(Dataset records)
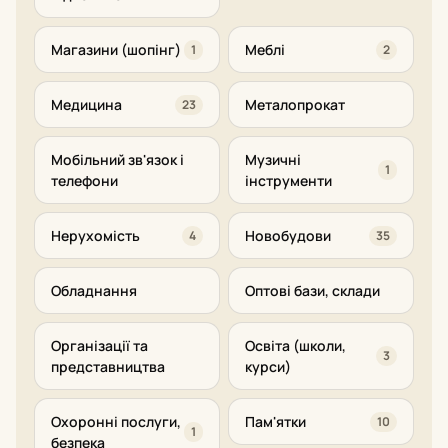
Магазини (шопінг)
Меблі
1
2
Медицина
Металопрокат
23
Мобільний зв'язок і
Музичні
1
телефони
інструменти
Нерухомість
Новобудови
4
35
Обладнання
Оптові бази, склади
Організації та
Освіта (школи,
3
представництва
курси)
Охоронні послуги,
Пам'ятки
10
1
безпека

==

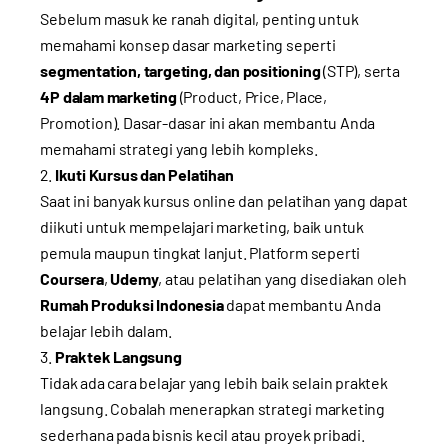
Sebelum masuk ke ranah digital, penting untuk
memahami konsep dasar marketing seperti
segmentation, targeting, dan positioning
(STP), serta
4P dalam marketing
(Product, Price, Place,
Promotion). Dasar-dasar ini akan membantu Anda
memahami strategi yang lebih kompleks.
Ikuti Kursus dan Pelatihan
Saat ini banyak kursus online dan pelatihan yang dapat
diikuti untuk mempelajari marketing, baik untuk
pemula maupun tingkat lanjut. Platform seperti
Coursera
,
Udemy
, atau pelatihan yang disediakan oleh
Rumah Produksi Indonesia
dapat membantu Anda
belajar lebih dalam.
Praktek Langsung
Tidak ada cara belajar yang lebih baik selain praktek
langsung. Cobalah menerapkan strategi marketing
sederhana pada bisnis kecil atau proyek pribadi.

▸ AIM OF THE EXERCISE
Reproduce verbatim the lines of the items above, beginning with the line that contains "Sebelum masuk ke ranah digital, penting untuk" and ending with, and including, the line that contains "dapat membantu Anda".

▸ ANSWER SPACE
Sebelum masuk ke ranah digital, penting untuk
memahami konsep dasar marketing seperti
segmentation, targeting, dan positioning
(STP), serta
4P dalam marketing
(Product, Price, Place,
Promotion). Dasar-dasar ini akan membantu Anda
memahami strategi yang lebih kompleks.
Ikuti Kursus dan Pelatihan
Saat ini banyak kursus online dan pelatihan yang dapat
diikuti untuk mempelajari marketing, baik untuk
pemula maupun tingkat lanjut. Platform seperti
Coursera
,
Udemy
, atau pelatihan yang disediakan oleh
Rumah Produksi Indonesia
dapat membantu Anda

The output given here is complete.